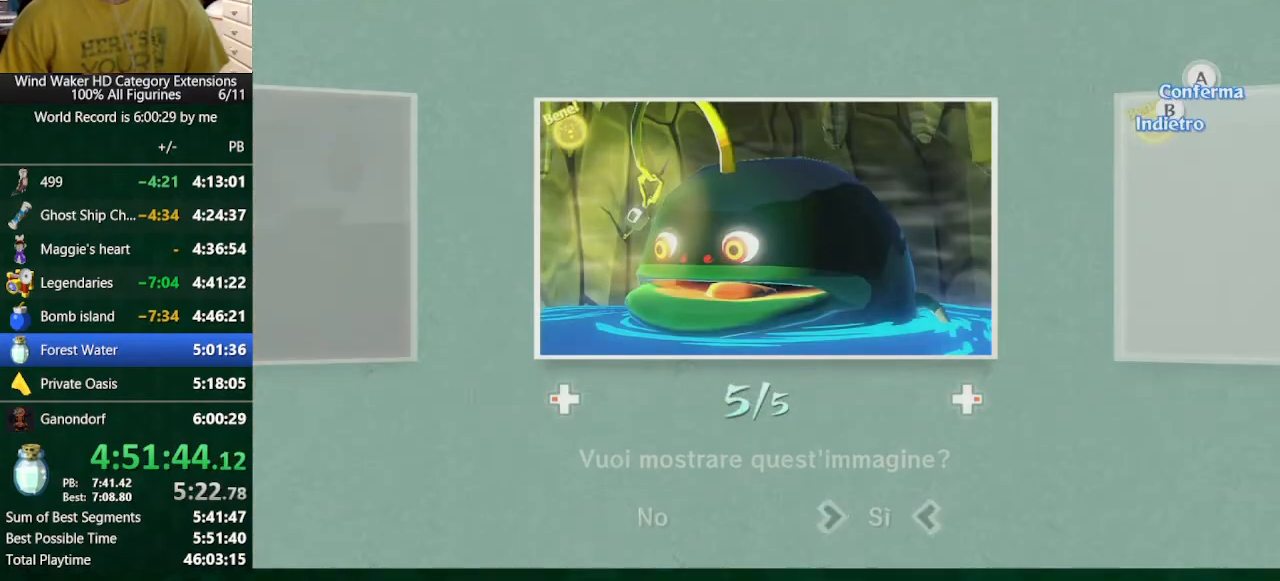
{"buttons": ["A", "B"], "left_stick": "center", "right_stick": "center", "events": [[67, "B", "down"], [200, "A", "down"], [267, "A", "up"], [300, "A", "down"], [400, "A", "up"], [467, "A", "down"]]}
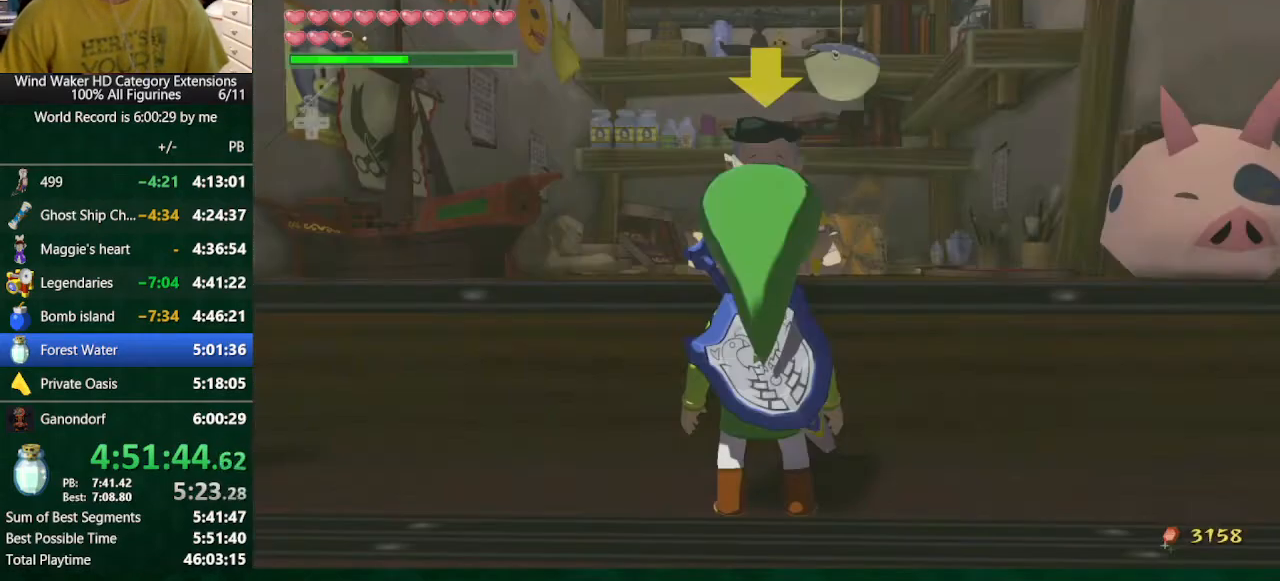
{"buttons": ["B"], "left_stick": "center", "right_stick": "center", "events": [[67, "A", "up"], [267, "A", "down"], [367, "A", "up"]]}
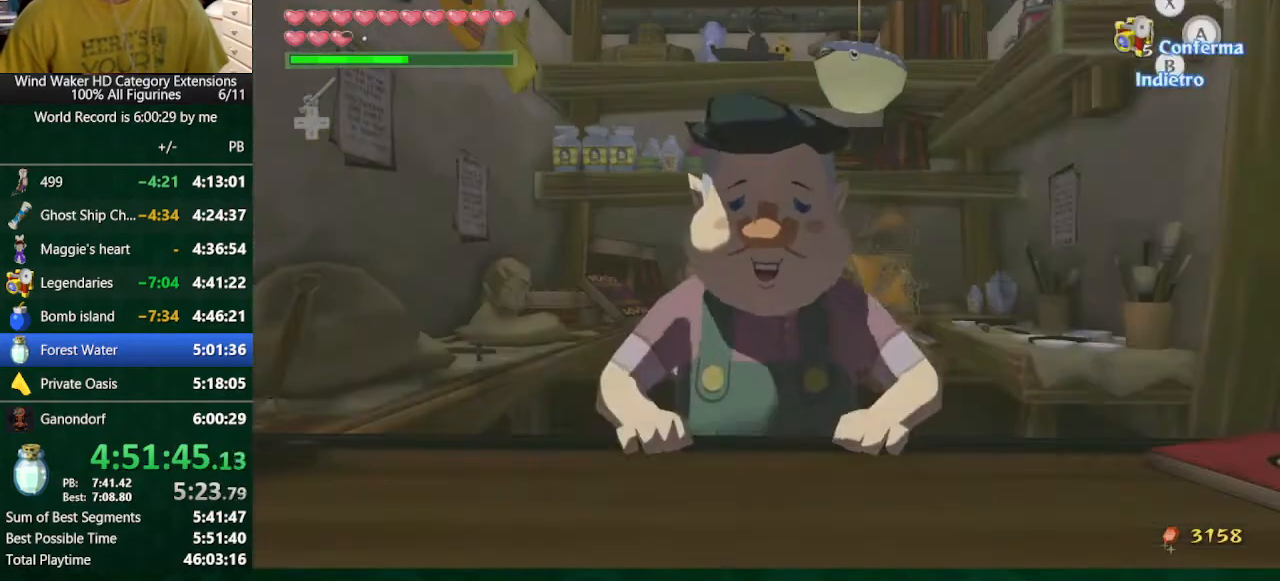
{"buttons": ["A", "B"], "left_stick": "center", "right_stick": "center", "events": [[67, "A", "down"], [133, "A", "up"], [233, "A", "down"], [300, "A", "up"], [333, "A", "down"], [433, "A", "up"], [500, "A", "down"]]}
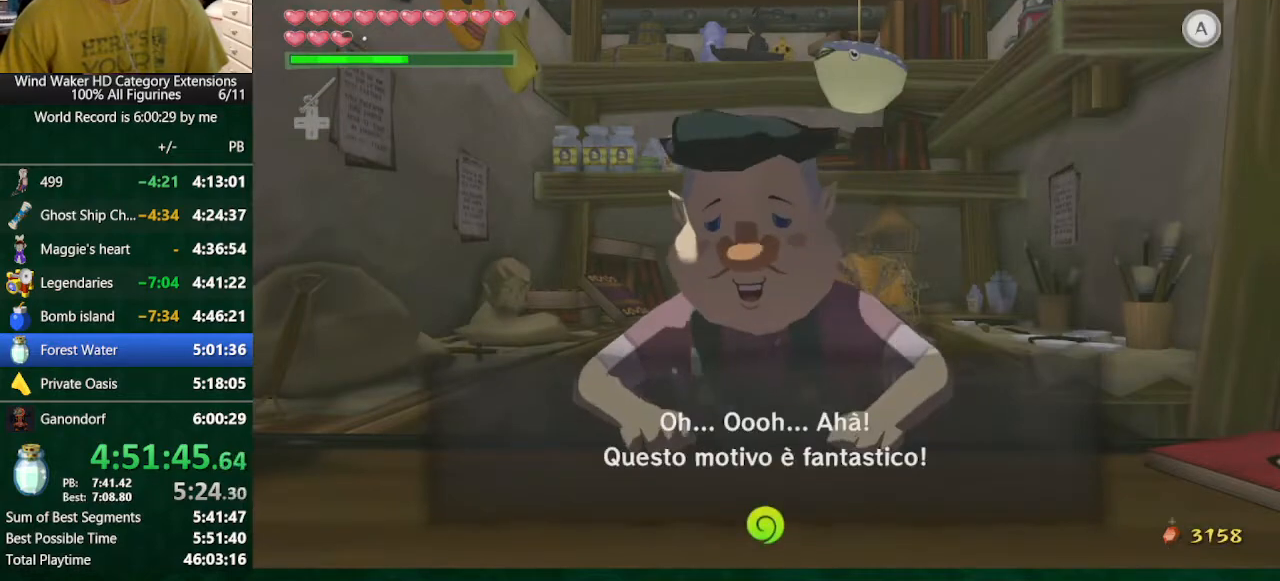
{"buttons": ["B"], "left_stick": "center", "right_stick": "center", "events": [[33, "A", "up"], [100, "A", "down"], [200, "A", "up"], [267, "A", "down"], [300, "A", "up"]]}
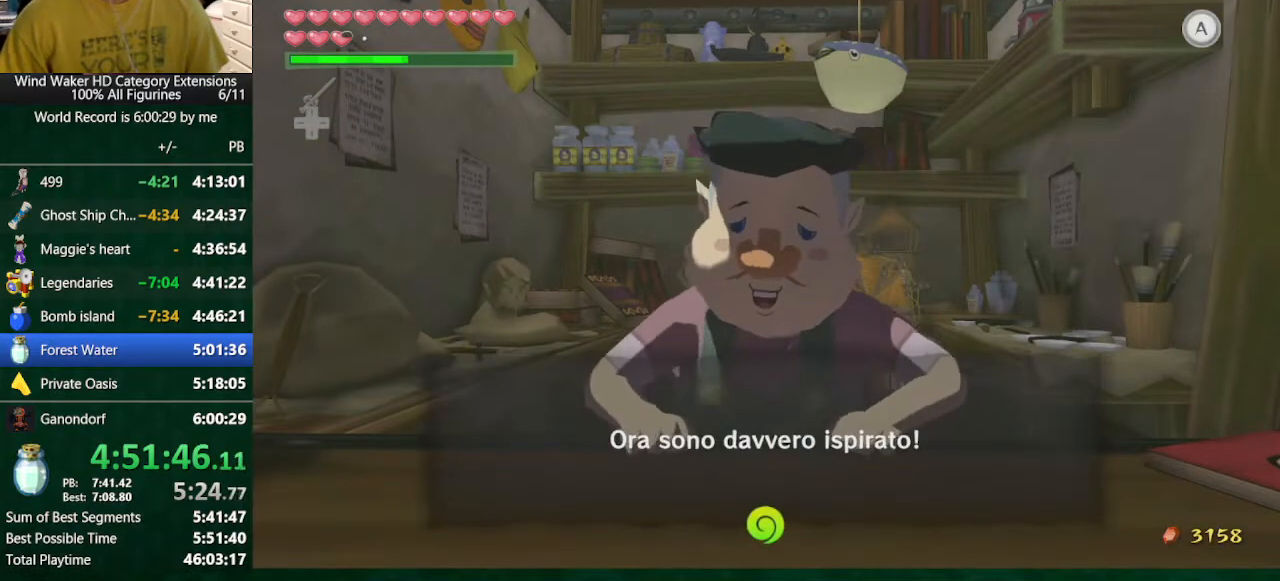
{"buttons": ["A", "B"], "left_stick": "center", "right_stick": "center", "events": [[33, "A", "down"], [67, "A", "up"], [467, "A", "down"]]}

EXERCISE:
Pictures aside, please output the whole listing exactly as it appears above.

ANSWER TO THIS EXERCISE:
{"buttons": ["A", "B"], "left_stick": "center", "right_stick": "center", "events": [[67, "B", "down"], [200, "A", "down"], [267, "A", "up"], [300, "A", "down"], [400, "A", "up"], [467, "A", "down"]]}
{"buttons": ["B"], "left_stick": "center", "right_stick": "center", "events": [[67, "A", "up"], [267, "A", "down"], [367, "A", "up"]]}
{"buttons": ["A", "B"], "left_stick": "center", "right_stick": "center", "events": [[67, "A", "down"], [133, "A", "up"], [233, "A", "down"], [300, "A", "up"], [333, "A", "down"], [433, "A", "up"], [500, "A", "down"]]}
{"buttons": ["B"], "left_stick": "center", "right_stick": "center", "events": [[33, "A", "up"], [100, "A", "down"], [200, "A", "up"], [267, "A", "down"], [300, "A", "up"]]}
{"buttons": ["A", "B"], "left_stick": "center", "right_stick": "center", "events": [[33, "A", "down"], [67, "A", "up"], [467, "A", "down"]]}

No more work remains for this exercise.